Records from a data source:

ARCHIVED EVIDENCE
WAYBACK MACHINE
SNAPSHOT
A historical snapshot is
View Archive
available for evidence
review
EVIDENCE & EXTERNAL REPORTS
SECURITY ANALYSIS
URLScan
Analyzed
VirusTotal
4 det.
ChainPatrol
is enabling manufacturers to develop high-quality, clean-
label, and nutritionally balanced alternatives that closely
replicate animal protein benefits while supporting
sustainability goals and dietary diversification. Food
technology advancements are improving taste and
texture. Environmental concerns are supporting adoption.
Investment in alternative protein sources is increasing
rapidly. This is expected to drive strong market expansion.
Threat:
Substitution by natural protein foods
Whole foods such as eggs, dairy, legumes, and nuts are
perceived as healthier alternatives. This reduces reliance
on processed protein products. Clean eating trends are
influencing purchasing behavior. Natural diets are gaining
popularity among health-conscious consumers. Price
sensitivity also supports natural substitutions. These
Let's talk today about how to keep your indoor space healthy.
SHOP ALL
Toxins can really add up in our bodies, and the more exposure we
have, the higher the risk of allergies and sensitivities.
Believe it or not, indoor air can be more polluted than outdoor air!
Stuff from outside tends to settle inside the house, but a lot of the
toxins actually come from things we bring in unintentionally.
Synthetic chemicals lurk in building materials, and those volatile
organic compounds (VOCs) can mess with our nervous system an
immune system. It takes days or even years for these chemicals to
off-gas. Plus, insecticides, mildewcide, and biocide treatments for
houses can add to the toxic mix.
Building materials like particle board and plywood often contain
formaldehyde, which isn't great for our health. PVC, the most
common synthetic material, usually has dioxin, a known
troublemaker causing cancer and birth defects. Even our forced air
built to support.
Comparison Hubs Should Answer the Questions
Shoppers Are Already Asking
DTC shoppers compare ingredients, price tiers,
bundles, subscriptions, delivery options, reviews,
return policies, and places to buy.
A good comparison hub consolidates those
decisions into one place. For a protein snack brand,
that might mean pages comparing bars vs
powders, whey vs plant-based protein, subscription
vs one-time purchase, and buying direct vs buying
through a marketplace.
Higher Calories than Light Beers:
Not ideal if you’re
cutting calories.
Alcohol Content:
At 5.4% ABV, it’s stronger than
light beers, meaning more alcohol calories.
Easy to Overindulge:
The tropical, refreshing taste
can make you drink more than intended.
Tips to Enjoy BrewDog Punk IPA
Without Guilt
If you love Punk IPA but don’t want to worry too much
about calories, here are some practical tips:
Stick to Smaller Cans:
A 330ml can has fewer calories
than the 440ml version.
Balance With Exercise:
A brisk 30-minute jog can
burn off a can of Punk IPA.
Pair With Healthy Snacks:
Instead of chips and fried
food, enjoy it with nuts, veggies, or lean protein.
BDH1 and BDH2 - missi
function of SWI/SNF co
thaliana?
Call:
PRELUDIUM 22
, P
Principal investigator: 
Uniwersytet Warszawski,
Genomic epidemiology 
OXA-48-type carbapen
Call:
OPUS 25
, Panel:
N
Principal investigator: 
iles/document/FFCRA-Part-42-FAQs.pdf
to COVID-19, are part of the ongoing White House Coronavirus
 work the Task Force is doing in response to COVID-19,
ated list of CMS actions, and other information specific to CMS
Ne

Task prompt: Look above for the line with "Stuff from outside" and the line with "formaldehyde, which isn't", and reproduce exactly those two lines plus every line between, nothing more.

Written solution:
Stuff from outside tends to settle inside the house, but a lot of the
toxins actually come from things we bring in unintentionally.
Synthetic chemicals lurk in building materials, and those volatile
organic compounds (VOCs) can mess with our nervous system an
immune system. It takes days or even years for these chemicals to
off-gas. Plus, insecticides, mildewcide, and biocide treatments for
houses can add to the toxic mix.
Building materials like particle board and plywood often contain
formaldehyde, which isn't great for our health. PVC, the most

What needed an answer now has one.